◆ Task
Without the pictures, set down every line of the data exactly.

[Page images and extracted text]
····················

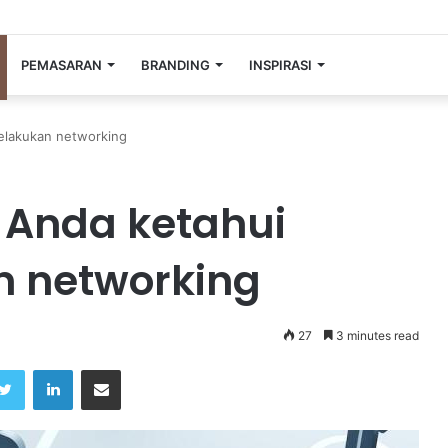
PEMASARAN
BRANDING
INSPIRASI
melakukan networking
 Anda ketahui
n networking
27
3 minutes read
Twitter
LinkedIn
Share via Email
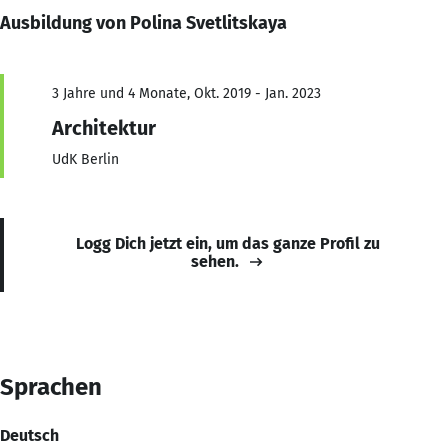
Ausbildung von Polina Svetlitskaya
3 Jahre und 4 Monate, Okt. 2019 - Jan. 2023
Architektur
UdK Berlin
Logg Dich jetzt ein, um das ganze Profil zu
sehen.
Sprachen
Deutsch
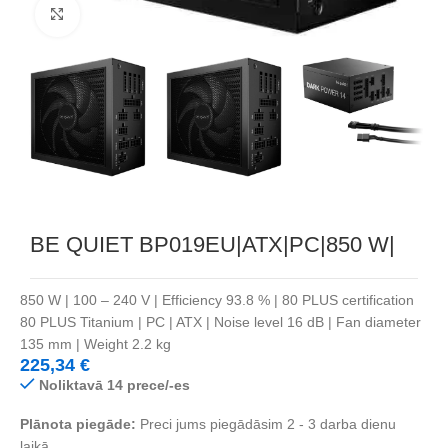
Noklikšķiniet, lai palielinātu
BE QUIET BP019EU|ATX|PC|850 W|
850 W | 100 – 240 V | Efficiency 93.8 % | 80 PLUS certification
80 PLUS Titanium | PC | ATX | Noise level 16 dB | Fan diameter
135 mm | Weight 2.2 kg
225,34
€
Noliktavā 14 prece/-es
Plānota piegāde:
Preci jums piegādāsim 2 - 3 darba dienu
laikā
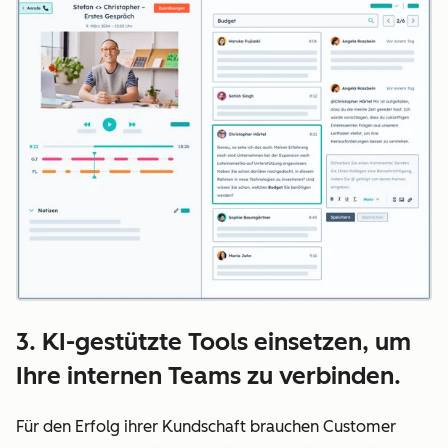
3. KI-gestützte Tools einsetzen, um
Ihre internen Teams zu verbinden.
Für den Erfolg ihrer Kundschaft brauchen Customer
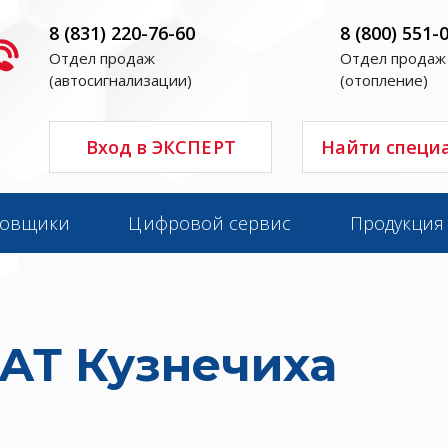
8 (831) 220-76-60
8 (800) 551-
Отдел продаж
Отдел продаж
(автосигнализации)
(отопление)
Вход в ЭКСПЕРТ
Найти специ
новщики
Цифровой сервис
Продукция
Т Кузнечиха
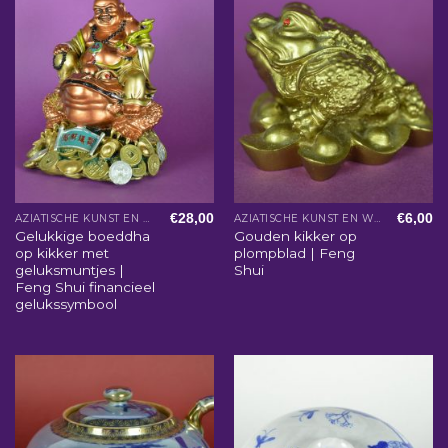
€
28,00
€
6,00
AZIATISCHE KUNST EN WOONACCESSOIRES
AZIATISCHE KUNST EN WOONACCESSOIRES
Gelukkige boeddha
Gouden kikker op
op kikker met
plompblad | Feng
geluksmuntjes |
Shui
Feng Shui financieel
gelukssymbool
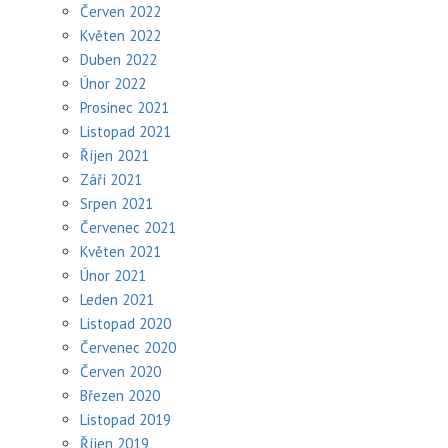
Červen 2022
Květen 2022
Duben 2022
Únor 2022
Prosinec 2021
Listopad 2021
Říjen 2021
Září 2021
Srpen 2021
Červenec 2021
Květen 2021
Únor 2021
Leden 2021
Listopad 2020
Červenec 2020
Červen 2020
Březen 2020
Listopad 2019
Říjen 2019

····················

◆ Task response
PEMASARAN
BRANDING
INSPIRASI
melakukan networking
 Anda ketahui
n networking
27
3 minutes read
Twitter
LinkedIn
Share via Email
Ausbildung von Polina Svetlitskaya
3 Jahre und 4 Monate, Okt. 2019 - Jan. 2023
Architektur
UdK Berlin
Logg Dich jetzt ein, um das ganze Profil zu
sehen.
Sprachen
Deutsch
Noklikšķiniet, lai palielinātu
BE QUIET BP019EU|ATX|PC|850 W|
850 W | 100 – 240 V | Efficiency 93.8 % | 80 PLUS certification
80 PLUS Titanium | PC | ATX | Noise level 16 dB | Fan diameter
135 mm | Weight 2.2 kg
225,34
€
Noliktavā 14 prece/-es
Plānota piegāde:
Preci jums piegādāsim 2 - 3 darba dienu
laikā
3. KI-gestützte Tools einsetzen, um
Ihre internen Teams zu verbinden.
Für den Erfolg ihrer Kundschaft brauchen Customer
8 (831) 220-76-60
8 (800) 551-
Отдел продаж
Отдел продаж
(автосигнализации)
(отопление)
Вход в ЭКСПЕРТ
Найти специ
новщики
Цифровой сервис
Продукция
Т Кузнечиха
€
28,00
€
6,00
AZIATISCHE KUNST EN WOONACCESSOIRES
AZIATISCHE KUNST EN WOONACCESSOIRES
Gelukkige boeddha
Gouden kikker op
op kikker met
plompblad | Feng
geluksmuntjes |
Shui
Feng Shui financieel
gelukssymbool
Červen 2022
Květen 2022
Duben 2022
Únor 2022
Prosinec 2021
Listopad 2021
Říjen 2021
Září 2021
Srpen 2021
Červenec 2021
Květen 2021
Únor 2021
Leden 2021
Listopad 2020
Červenec 2020
Červen 2020
Březen 2020
Listopad 2019
Říjen 2019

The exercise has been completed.